The next time someone shows you a transformer diagram and says "attention lets the words look at each other," nod, then ask the question that actually predicts the invoice: what is reading the weights, how often, and out of which memory.

FAQ

Why is LLM inference memory-bandwidth-bound instead of compute-bound?

It depends on the phase. Generating one token at small batch sizes means reading every weight in the model out of GPU memory (tens to hundreds of gigabytes) while doing almost no arithmetic with each weight. The arithmetic intensity collapses to roughly one operation per byte moved, against a hardware ridge point near 200 ops per byte on an A100. You spend your time waiting on memory, not on math. Prefill, which processes the whole prompt in one parallel pass, is the opposite: it saturates the tensor cores and is compute-bound.

What is the KV cache and why does it limit how much you can batch?

The KV cache stores the Key and Value projections of every token seen so far, so generating the next token reads them instead of recomputing them. That turns the per-step cost from quadratic to linear in sequence length. But it also consumes a large, growing chunk of GPU memory: roughly 800KB to 1MB per token for a 13B model. After weights are loaded, the leftover memory caps how many concurrent sequences you can hold, so KV-cache capacity, rather than raw compute, sets your batch size and therefore your dollars per token.

Why does batching barely hurt latency for LLM decode?

Because decode is bandwidth-bound, the expensive thing is reading the weights out of memory once per step.
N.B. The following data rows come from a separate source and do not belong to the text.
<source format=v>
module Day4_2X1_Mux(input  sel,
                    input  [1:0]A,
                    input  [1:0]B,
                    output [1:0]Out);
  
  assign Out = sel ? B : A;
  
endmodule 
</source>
At batch size one, that single weight read produces one token. If you batch several requests, you read the weights once and amortize that read across all of them, producing many tokens for nearly the same memory traffic and nearly the same per-token latency. This holds until you cross the critical batch size (around 240 to 280 on current accelerators) and the GPU finally becomes compute-bound.

Does a bigger model mean proportionally slower generation?
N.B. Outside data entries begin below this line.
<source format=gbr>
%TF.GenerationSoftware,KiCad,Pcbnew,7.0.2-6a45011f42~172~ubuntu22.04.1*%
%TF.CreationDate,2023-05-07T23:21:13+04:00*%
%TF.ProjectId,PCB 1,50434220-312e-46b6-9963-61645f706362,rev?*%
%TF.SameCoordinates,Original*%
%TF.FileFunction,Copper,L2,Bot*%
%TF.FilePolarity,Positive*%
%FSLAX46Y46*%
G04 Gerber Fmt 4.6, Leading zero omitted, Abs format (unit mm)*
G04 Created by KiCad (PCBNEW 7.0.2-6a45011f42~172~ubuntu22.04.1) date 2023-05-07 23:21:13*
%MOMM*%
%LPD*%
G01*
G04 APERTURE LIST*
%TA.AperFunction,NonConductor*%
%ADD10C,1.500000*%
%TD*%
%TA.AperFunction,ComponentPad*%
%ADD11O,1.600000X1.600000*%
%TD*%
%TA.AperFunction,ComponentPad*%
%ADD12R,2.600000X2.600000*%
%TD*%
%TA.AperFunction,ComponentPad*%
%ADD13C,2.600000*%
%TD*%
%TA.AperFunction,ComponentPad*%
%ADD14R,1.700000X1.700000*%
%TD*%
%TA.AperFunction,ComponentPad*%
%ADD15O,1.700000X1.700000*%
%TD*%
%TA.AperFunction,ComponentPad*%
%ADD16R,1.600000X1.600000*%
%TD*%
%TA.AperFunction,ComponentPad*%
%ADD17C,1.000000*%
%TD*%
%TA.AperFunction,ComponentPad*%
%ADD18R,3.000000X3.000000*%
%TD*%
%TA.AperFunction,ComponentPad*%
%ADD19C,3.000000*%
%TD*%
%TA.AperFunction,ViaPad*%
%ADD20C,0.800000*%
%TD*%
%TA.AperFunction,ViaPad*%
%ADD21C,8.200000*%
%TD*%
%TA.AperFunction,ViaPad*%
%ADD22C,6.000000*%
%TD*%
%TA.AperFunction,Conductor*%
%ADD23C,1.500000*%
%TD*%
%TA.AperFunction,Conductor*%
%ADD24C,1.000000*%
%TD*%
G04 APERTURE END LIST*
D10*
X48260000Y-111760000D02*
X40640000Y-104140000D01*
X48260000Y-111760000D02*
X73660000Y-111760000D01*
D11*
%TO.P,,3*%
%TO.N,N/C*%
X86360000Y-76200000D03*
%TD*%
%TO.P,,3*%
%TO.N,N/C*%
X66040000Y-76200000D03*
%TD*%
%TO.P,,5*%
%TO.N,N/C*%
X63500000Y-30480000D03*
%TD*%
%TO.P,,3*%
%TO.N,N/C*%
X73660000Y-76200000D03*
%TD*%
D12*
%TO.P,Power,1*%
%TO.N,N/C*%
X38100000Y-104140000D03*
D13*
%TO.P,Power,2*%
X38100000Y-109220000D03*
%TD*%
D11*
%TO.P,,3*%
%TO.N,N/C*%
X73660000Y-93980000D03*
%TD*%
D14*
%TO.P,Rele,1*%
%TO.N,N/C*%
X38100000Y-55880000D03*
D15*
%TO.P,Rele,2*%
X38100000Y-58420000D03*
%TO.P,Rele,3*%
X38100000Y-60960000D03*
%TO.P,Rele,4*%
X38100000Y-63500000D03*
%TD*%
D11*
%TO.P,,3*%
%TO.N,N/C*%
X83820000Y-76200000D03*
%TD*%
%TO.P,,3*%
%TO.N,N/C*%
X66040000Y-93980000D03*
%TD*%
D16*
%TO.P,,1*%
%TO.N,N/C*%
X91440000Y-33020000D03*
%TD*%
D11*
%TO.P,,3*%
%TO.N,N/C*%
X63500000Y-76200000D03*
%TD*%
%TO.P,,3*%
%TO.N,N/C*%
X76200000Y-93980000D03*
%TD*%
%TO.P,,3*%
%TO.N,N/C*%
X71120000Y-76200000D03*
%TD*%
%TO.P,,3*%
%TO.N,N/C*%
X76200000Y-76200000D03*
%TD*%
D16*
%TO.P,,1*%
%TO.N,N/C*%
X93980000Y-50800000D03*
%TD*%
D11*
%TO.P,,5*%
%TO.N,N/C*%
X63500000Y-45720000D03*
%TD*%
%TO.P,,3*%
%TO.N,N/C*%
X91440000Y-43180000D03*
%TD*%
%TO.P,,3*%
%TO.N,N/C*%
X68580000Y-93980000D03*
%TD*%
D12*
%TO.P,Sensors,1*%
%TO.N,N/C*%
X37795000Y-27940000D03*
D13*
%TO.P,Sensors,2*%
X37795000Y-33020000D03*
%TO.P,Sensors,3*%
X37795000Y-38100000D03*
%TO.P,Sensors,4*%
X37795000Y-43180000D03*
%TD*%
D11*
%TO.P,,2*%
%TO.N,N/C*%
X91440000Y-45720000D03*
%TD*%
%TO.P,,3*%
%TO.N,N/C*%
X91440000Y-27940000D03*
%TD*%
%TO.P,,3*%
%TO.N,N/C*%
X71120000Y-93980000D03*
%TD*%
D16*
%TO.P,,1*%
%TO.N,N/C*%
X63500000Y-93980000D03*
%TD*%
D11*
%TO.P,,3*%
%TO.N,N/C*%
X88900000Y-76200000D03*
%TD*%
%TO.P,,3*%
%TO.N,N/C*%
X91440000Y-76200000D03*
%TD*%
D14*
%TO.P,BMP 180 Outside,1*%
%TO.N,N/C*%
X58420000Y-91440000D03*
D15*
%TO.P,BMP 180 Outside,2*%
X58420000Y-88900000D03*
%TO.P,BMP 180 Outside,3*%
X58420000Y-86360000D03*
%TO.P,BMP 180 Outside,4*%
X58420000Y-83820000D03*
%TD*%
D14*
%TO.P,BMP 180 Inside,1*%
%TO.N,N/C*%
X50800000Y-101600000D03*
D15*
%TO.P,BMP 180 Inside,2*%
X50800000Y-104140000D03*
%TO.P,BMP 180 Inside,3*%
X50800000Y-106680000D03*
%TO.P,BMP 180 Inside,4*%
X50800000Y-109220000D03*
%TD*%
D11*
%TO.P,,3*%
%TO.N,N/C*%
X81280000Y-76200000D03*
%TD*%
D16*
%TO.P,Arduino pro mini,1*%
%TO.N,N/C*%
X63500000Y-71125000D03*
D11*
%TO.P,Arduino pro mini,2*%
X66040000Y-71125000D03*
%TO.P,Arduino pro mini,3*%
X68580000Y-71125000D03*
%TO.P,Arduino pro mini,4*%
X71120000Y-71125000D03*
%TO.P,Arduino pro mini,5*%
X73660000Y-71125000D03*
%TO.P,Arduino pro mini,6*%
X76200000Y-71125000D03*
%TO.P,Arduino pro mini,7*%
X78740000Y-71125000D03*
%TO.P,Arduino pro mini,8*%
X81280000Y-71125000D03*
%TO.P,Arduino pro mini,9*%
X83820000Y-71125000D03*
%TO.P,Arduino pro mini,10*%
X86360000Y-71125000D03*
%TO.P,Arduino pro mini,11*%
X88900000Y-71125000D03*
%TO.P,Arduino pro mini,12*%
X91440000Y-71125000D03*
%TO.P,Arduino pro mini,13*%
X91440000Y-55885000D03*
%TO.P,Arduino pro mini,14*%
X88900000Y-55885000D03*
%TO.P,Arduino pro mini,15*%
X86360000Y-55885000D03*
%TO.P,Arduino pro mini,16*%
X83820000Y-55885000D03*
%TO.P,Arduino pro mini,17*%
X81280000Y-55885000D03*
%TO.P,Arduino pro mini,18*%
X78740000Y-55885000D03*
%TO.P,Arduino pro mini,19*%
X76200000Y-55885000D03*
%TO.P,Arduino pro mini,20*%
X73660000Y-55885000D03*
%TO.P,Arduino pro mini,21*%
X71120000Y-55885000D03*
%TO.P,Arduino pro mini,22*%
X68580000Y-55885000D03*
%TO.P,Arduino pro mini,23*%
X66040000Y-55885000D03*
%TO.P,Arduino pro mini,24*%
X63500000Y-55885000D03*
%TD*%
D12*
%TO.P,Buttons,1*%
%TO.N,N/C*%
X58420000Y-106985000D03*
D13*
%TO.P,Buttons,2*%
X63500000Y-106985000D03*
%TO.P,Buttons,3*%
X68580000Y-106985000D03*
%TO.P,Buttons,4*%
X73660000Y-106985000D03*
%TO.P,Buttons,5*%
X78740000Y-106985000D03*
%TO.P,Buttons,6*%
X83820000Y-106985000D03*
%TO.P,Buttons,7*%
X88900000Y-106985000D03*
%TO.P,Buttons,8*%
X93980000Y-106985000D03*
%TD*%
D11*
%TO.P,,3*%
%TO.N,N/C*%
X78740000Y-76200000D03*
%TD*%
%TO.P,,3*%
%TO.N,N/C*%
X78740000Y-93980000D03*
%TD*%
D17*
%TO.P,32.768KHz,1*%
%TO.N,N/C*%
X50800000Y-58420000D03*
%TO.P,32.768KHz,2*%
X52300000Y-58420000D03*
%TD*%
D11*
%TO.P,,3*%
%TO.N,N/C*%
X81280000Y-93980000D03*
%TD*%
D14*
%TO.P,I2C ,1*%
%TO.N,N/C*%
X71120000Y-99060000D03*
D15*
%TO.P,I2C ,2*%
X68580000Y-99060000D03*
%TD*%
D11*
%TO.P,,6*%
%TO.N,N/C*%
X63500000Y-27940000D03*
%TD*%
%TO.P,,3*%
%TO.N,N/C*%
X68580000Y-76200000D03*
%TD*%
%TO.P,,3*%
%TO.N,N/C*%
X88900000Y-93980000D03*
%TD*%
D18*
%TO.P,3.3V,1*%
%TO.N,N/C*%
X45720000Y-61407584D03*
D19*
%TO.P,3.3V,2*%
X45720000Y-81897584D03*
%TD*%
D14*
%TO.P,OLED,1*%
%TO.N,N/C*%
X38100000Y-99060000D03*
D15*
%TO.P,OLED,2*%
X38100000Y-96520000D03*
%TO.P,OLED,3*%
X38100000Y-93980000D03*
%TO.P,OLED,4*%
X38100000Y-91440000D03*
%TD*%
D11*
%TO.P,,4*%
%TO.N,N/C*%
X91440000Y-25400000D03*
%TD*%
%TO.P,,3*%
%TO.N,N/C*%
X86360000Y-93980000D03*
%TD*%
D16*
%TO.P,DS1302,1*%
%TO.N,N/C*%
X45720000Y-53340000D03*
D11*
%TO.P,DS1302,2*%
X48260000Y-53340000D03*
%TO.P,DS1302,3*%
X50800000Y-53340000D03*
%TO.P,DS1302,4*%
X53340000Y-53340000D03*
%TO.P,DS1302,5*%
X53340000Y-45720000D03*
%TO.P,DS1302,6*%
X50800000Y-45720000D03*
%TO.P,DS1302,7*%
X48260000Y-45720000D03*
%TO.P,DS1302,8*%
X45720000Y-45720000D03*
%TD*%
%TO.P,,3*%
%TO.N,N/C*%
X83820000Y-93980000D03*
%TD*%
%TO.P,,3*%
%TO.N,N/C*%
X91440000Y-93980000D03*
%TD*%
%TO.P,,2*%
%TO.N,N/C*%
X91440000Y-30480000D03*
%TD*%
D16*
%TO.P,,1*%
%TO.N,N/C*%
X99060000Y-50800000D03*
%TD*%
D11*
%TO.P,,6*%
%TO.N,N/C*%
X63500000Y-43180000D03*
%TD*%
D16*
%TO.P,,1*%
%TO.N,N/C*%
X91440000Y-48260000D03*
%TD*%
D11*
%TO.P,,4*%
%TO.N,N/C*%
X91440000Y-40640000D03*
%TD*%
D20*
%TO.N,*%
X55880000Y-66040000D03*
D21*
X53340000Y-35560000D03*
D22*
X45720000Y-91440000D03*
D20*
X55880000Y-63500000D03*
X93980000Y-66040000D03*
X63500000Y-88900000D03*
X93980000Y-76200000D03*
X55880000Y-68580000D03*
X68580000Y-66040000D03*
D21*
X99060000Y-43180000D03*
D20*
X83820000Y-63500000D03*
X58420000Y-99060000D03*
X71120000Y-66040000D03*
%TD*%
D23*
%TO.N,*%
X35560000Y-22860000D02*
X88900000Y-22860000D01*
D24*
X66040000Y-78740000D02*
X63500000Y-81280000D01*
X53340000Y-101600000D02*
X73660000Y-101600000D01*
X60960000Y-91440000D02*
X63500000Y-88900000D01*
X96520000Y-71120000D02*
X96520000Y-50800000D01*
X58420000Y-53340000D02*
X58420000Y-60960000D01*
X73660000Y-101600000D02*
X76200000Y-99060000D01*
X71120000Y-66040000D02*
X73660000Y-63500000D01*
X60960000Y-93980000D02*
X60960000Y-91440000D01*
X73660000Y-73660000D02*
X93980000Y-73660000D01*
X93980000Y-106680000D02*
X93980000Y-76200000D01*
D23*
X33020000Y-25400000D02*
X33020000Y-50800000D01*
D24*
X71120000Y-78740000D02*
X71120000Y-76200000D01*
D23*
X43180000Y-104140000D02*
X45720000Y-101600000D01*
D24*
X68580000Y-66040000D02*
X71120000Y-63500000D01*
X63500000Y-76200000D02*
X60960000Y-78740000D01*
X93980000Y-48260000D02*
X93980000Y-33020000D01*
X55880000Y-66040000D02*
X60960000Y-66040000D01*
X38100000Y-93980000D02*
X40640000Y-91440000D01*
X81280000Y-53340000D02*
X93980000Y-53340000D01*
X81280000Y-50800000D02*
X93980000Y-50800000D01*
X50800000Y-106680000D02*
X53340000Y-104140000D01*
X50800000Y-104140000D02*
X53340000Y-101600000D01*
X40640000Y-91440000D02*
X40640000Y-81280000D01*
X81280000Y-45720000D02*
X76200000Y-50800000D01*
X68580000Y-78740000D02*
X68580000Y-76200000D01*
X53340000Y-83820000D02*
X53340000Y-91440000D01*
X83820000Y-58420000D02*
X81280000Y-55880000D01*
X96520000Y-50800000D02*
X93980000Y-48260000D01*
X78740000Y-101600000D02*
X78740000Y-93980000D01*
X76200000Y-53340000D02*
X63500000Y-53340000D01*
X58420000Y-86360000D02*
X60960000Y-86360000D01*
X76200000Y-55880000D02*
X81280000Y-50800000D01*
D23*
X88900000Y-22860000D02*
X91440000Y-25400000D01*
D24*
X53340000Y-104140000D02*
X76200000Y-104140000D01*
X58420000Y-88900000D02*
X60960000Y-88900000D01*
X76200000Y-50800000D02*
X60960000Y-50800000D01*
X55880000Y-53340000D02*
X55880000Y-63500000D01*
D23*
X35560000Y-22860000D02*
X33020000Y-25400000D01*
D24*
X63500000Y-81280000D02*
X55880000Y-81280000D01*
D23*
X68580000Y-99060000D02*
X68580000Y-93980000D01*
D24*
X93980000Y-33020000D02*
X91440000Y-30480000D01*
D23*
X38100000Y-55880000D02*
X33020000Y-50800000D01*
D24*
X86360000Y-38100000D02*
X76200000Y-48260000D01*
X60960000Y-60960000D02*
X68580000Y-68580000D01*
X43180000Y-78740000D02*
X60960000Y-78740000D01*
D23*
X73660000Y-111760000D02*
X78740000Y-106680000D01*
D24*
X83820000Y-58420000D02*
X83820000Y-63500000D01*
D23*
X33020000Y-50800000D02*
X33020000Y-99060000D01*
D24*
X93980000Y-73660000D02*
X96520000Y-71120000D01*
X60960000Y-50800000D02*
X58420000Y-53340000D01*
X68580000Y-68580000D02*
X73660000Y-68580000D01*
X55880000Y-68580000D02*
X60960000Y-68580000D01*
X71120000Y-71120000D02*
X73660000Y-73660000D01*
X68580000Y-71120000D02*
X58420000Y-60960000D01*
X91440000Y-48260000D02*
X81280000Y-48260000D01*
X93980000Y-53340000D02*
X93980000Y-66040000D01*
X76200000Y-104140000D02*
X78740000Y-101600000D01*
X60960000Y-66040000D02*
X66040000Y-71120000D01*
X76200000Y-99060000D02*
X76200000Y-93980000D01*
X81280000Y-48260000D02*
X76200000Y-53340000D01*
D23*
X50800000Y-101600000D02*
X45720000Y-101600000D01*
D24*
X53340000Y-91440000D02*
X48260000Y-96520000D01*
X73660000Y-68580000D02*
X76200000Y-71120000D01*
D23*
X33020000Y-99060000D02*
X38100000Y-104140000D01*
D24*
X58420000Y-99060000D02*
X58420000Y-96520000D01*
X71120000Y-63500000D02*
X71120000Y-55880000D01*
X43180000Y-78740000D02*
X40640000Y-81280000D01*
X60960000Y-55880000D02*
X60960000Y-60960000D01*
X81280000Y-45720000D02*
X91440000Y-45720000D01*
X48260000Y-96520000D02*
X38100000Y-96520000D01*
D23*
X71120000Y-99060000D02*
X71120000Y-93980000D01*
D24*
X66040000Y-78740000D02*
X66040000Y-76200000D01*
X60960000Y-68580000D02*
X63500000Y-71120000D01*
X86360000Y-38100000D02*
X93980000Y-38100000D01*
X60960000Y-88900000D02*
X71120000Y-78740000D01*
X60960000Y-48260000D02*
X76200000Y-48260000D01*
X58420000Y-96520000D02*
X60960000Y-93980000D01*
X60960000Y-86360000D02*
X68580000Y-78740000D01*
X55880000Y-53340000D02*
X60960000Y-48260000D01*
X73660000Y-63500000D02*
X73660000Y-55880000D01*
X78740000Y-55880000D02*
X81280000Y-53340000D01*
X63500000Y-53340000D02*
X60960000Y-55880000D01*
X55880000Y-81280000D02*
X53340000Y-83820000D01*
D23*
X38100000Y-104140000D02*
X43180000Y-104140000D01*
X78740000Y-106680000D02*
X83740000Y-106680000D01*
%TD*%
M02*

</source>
Not exactly. Decode latency tracks weight bytes divided by memory bandwidth, not raw FLOPs. A model with twice the parameters that still fits the same memory tier and bandwidth profile is not automatically twice as slow per token at small batch sizes. This is why quantization helps so much: halving the bytes per weight roughly halves the bandwidth you must move per token, which directly speeds up the memory-bound decode phase.

How does a long context window cost you?

Two ways. Self-attention compares every token to every other token, so attention compute and the naive attention-memory footprint scale with the square of the sequence length. Doubling the context roughly quadruples that attention cost, which lands mostly on prefill. Separately, the KV cache grows linearly with context, so longer sequences consume more memory per request and shrink how many requests you can batch. A large context window is a systems-budget decision, not a configuration flag you flip for free.